Hadoop and its sub-projects like Hive and HDFS have been covered extensively here on InfoQ. For the latest update on Cloudera as a commercial packaging of those projects, InfoQ caught up with Charles Zedlewski, the Senior Director of Product Management at Cloudera:
This is for companies that want to run Hadoop in production. So you've got the first use case to work, yeah it's great Hadoop does everything that people said it would. Now you've got a second use case and a third and a fourth. This is starting to take over fairly serious workloads inside my business....for a typical enterprise their mindset is ah, ok, now this Hadoop will be a part of my datacenter for some time to come. There's a whole bunch of things a company expects from a platform that will live for any protracted period of time. That's really what [Cloudera] Enterprise is for.
We asked Mr. Zedlewski to describe some of these expectations. He suggested that enterprise operators:
...need some consistent behavior out of this platform: I need to be able to tie it to some SLAs. I need it to integrate with and snap into the other tools and technologies I own and fit in with the other IT policies I have. I need to be able to administrate it and it can't be that I have to hire somebody out of Facebook or Google to get it working. It needs to be that with training I can get it working with the people I have on staff today.
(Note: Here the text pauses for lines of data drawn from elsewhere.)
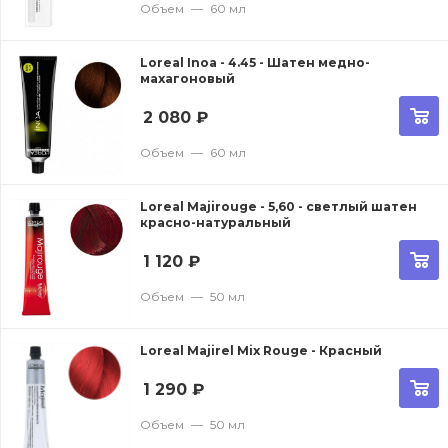
Объем
—
60 мл
Loreal Inoa - 4.45 - Шатен медно-
махагоновый
2 080
₽
Объем
—
60 мл
Loreal Majirouge - 5,60 - светлый шатен
красно-натуральный
1 120
₽
Объем
—
50 мл
Loreal Majirel Mix Rouge - Красный
1 290
₽
Объем
—
50 мл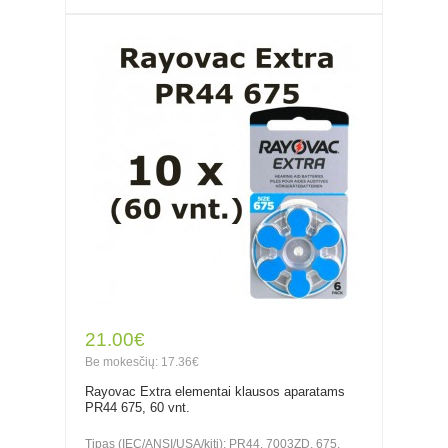
21.00€
Be mokesčių: 17.36€
Rayovac Extra elementai klausos aparatams
PR44 675, 60 vnt.
Tipas (IEC/ANSI/USA/kiti): PR44, 7003ZD, 675,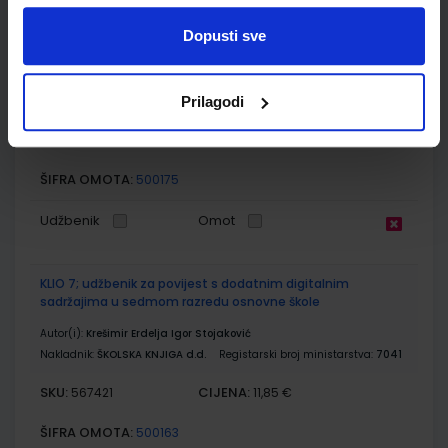
GEA 3; radna bilježnica za geografiju u 7. razredu osnovne
škole (2021)
Dopusti sve
Autor(i):
Danijel Orešić Ružica Vuk Igor Tišma Alenka Bujan
Nakladnik:
ŠKOLSKA KNJIGA d.d.
Registarski broj ministarstva:
Prilagodi
7624-DOM
SKU:
CIJENA:
569106
13,60 €
ŠIFRA OMOTA:
500175
Udžbenik
Omot
KLIO 7; udžbenik za povijest s dodatnim digitalnim
sadržajima u sedmom razredu osnovne škole
Autor(i):
Krešimir Erdelja Igor Stojaković
Nakladnik:
ŠKOLSKA KNJIGA d.d.
Registarski broj ministarstva:
7041
SKU:
CIJENA:
567421
11,85 €
ŠIFRA OMOTA:
500163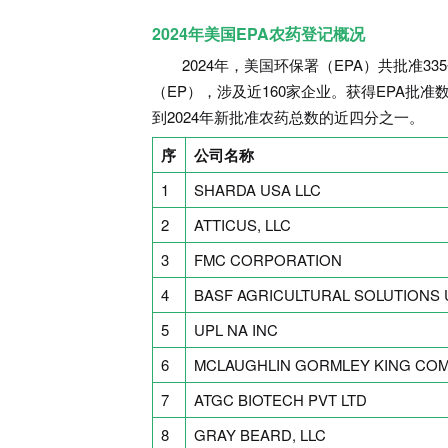
2024年美国EPA农药登记概况
2024年，美国环保署（EPA）共批准3
（EP），涉及近160家企业。获得EPA批
到2024年新批准农药总数的近四分之一。
序
公司名称
1
SHARDA USA LLC
2
ATTICUS, LLC
3
FMC CORPORATION
4
BASF AGRICULTURAL SOLUTIONS 
5
UPL NA INC
6
MCLAUGHLIN GORMLEY KING COMP
7
ATGC BIOTECH PVT LTD
8
GRAY BEARD, LLC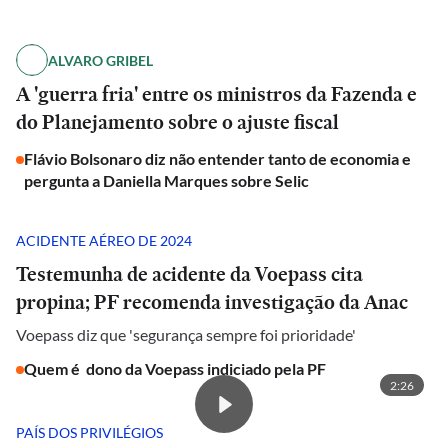
ALVARO GRIBEL
A 'guerra fria' entre os ministros da Fazenda e
do Planejamento sobre o ajuste fiscal
Flávio Bolsonaro diz não entender tanto de economia e
pergunta a Daniella Marques sobre Selic
ACIDENTE AÉREO DE 2024
Testemunha de acidente da Voepass cita
propina; PF recomenda investigação da Anac
Voepass diz que 'segurança sempre foi prioridade'
Quem é dono da Voepass indiciado pela PF
2:26
PAÍS DOS PRIVILÉGIOS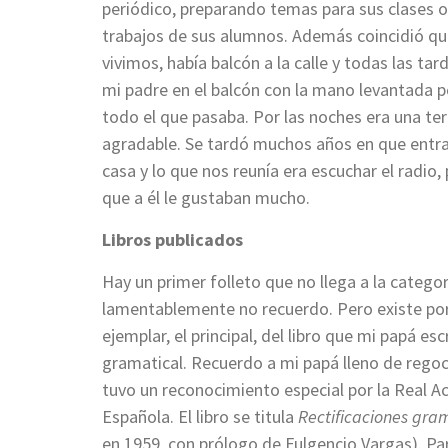
periódico, preparando temas para sus clases o
trabajos de sus alumnos. Además coincidió qu
vivimos, había balcón a la calle y todas las tar
mi padre en el balcón con la mano levantada 
todo el que pasaba. Por las noches era una ter
agradable. Se tardó muchos años en que entrara
casa y lo que nos reunía era escuchar el radi
que a él le gustaban mucho.
Libros publicados
Hay un primer folleto que no llega a la categorí
lamentablemente no recuerdo. Pero existe po
ejemplar, el principal, del libro que mi papá es
gramatical. Recuerdo a mi papá lleno de regoc
tuvo un reconocimiento especial por la Real 
Española. El libro se titula
Rectificaciones gra
en 1959, con prólogo de Fulgencio Vargas)
.
Pa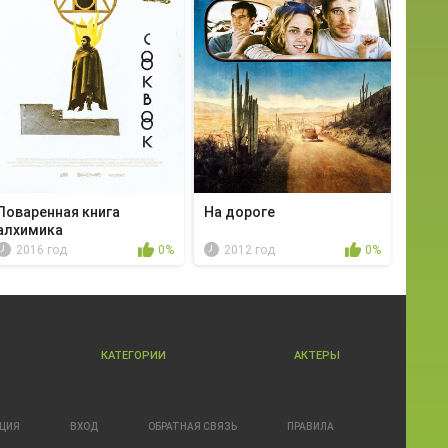
Поваренная книга
На дороге
алхимика
2016 год
0%
2012 год
0%
КАТЕГОРИИ
АКТЕРЫ
АЦИЯ
ВХОД
ОБРАТНАЯ СВЯЗЬ
ПРАВИЛА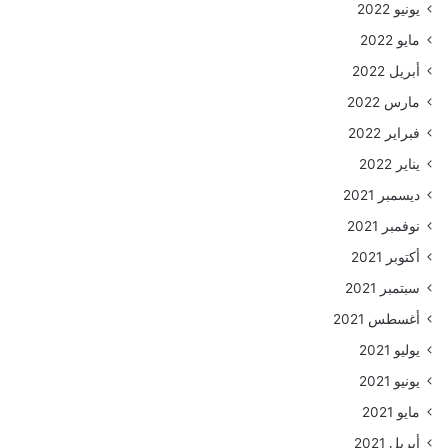
يونيو 2022
مايو 2022
أبريل 2022
مارس 2022
فبراير 2022
يناير 2022
ديسمبر 2021
نوفمبر 2021
أكتوبر 2021
سبتمبر 2021
أغسطس 2021
يوليو 2021
يونيو 2021
مايو 2021
أبريل 2021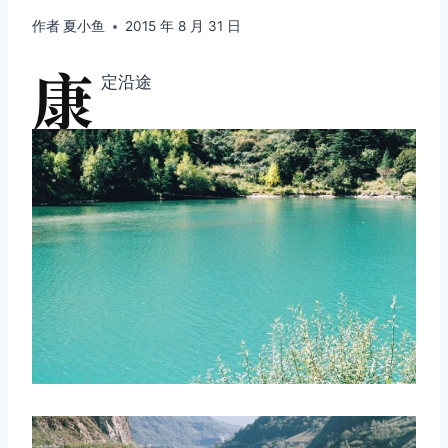
作者
夏小鱼
2015 年 8 月 31 日
康
定沿途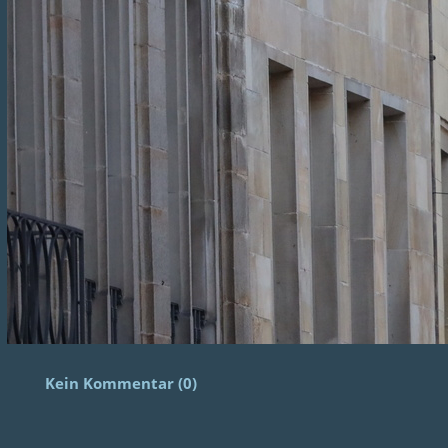
Kein Kommentar (0)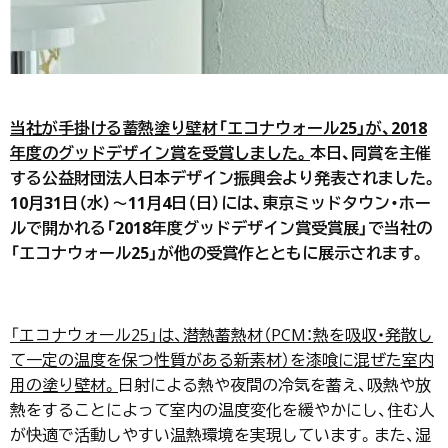
当社が手掛ける蓄熱塗り壁材「エコナウォール25」が、2018
年度のグッドデザイン賞を受賞しました。
本日、同賞を主催
する公益財団法人日本デザイン振興会より発表されました。
10月31日（水）～11月4日（日）には、東京ミッドタウン・ホー
ルで開かれる「2018年度グッドデザイン賞受賞展」で当社の
「エコナウォール25」が他の受賞作とともに展示されます。
「エコナウォール25」は、潜熱蓄熱材（PCM：熱を吸収・発散し
て一定の温度を保つ性質がある新素材）を漆喰に混ぜた室内
用の塗り壁材。
日射による熱や夜間の冷気を蓄え、吸熱や放
熱をすることによって室内の温度変化を緩やかにし、住む人
が快適で活動しやすい温熱環境を実現しています。また、湿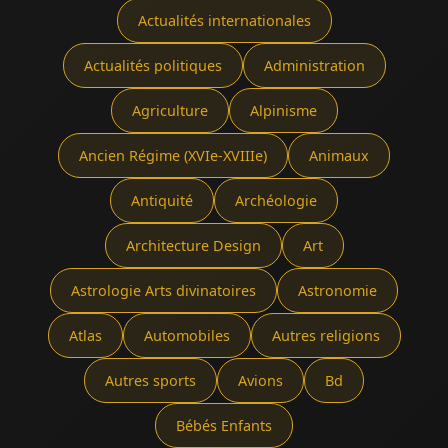
Actualités internationales
Actualités politiques
Administration
Agriculture
Alpinisme
Ancien Régime (XVIe-XVIIIe)
Animaux
Antiquité
Archéologie
Architecture Design
Art
Astrologie Arts divinatoires
Astronomie
Atlas
Automobiles
Autres religions
Autres sports
Avions
Bd
Bébés Enfants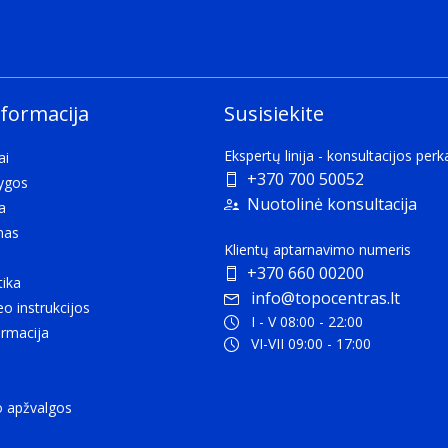
nformacija
Susisiekite
Ekspertų linija - konsultacijos per
ai
+370 700 50052
lygos
Nuotolinė konsultacija
a
mas
Klientų aptarnavimo numeris
+370 660 00200
tika
info@topocentras.lt
eo instrukcijos
I - V 08:00 - 22:00
rmacija
VI-VII 09:00 - 17:00
o apžvalgos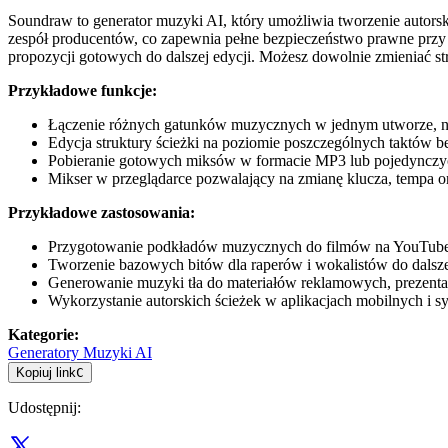
Soundraw to generator muzyki AI, który umożliwia tworzenie autors
zespół producentów, co zapewnia pełne bezpieczeństwo prawne przy 
propozycji gotowych do dalszej edycji. Możesz dowolnie zmieniać 
Przykładowe funkcje:
Łączenie różnych gatunków muzycznych w jednym utworze, na pr
Edycja struktury ścieżki na poziomie poszczególnych taktów
Pobieranie gotowych miksów w formacie MP3 lub pojedynczych
Mikser w przeglądarce pozwalający na zmianę klucza, tempa o
Przykładowe zastosowania:
Przygotowanie podkładów muzycznych do filmów na YouTube,
Tworzenie bazowych bitów dla raperów i wokalistów do dalsze
Generowanie muzyki tła do materiałów reklamowych, prezenta
Wykorzystanie autorskich ścieżek w aplikacjach mobilnych i s
Kategorie
:
Generatory Muzyki AI
Kopiuj link
C
Udostępnij
:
Zedlewski went on to describe the various tools for analysts that allow them "to work in the tool they already know but just point it at this big processing engine called Hadoop." The list included current and future Cloudera partners like Karmasphere, Datamere, MicroStrategy, Quest Software , and "a ton more."
Zedlewski's view is that in the future the majority of users will work with Hadoop through these sorts of tools rather than directly:
...at Facebook, Yahoo! and even Twitter, currently 90% of the workload that goes into Hadoop is no longer originating in MapReduce. Instead users originate with higher level things like Pig or Hive which are compiling into MapReduce. MapReduce is like the [operating system] kernel everyone uses but doesn't interact with any more.
However, Mr. Zedlewski went on to explain that there will not be a one-size-fits-all interface to Hadoop, saying, "the idea that there will be one UI that everyone passes through to get to Hadoop would be a big mistake. If you think about databases there's not one UI that everyone passes through to do things with databases and neither will that be true for Hadoop."
Before signing off, we asked Mr. Zedlewski for a preview of what may be coming in advance of Hadoop World in October and he wrapped up with: "our current plan is to do one final Beta update to our distribution for Hadoop, so we'll have a number of significant enhancements to talk about...On the enterprise side, it will be principally a preview."